Foto: Reuters / Sérgio Moraes

domingo, 7 de fevereiro de 2010

Can Intel Agencies Kill Americans?

Can Intel Agencies Kill Americans?
Mark Hosenball

The director of national intelligence, Dennis Blair, shocked Washington last week when he told a congressional committee that U.S. spy agencies have the authority to assassinate American citizens abroad who are believed to be involved in terrorism. But he suggested that intel officials would have to follow special rules to do so: "If … we think that direct action will involve killing an American, we get specific permission to do that," he told the House intelligence committee.

Blair's testimony left behind a pile of questions: By whose authority can intel agencies kill Americans? And who in the government has the power to grant or deny the "specific permission" to carry out such operations? In interviews with NEWSWEEK, current and former U.S. national-security officials—who asked for anonymity to discuss sensitive information—filled in some of the blanks.

These officials say that, a few days after 9/11, George W. Bush signed a classified "intelligence finding" authorizing the assassination of suspected terrorists. By this order, which continues under Barack Obama, officials within the CIA and Pentagon can launch lethal strikes on suspected foreign terrorists without seeking permission from higher-ups. But, say the officials, strikes specifically targeting Americans must first be approved by a secret committee made up of senior intel officials and members of the president's cabinet (it's not known which ones). The president himself does not have to sign off on kill orders.
The sources say that committee approval is required only if the specific target of the assassination is an American—not if an American happens to be in the vicinity of a foreign target at the time of the strike. At least once, U.S. forces have killed an American this way. In November 2002 a missile attack targeting a Yemeni terrorist also killed Kamal Derwish, an American citizen associated with an alleged terrorist cell in Lackawanna, N.Y. U.S. forces almost did it again last Christmas Eve, with an airstrike against another Yemeni terrorist; he was believed to be hiding with Anwar al-Awlaki, the U.S.-born radical cleric who advised both the suspected Fort Hood shooter and the alleged Christmas Day bomber. Al-Awlaki is believed to have escaped.
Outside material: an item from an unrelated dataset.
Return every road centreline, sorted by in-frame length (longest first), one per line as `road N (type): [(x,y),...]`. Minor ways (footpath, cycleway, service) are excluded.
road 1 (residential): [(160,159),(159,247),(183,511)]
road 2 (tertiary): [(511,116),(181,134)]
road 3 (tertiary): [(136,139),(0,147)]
Civil libertarians are already questioning the wisdom, and legality, of the U.S. government targeting its own citizens. Roger Cressey, a former National Security Council official, takes a different view, saying, "If you are stupid enough to be associated with known Al Qaeda operatives in a known Al Qaeda safe haven, you're putting your life at risk." Paul Gimigliano, a CIA spokesman, says, "The agency's counterterrorism operations are lawful, aggressive, precise, and effective." White House and Pentagon spokesmen did not respond to requests for comment.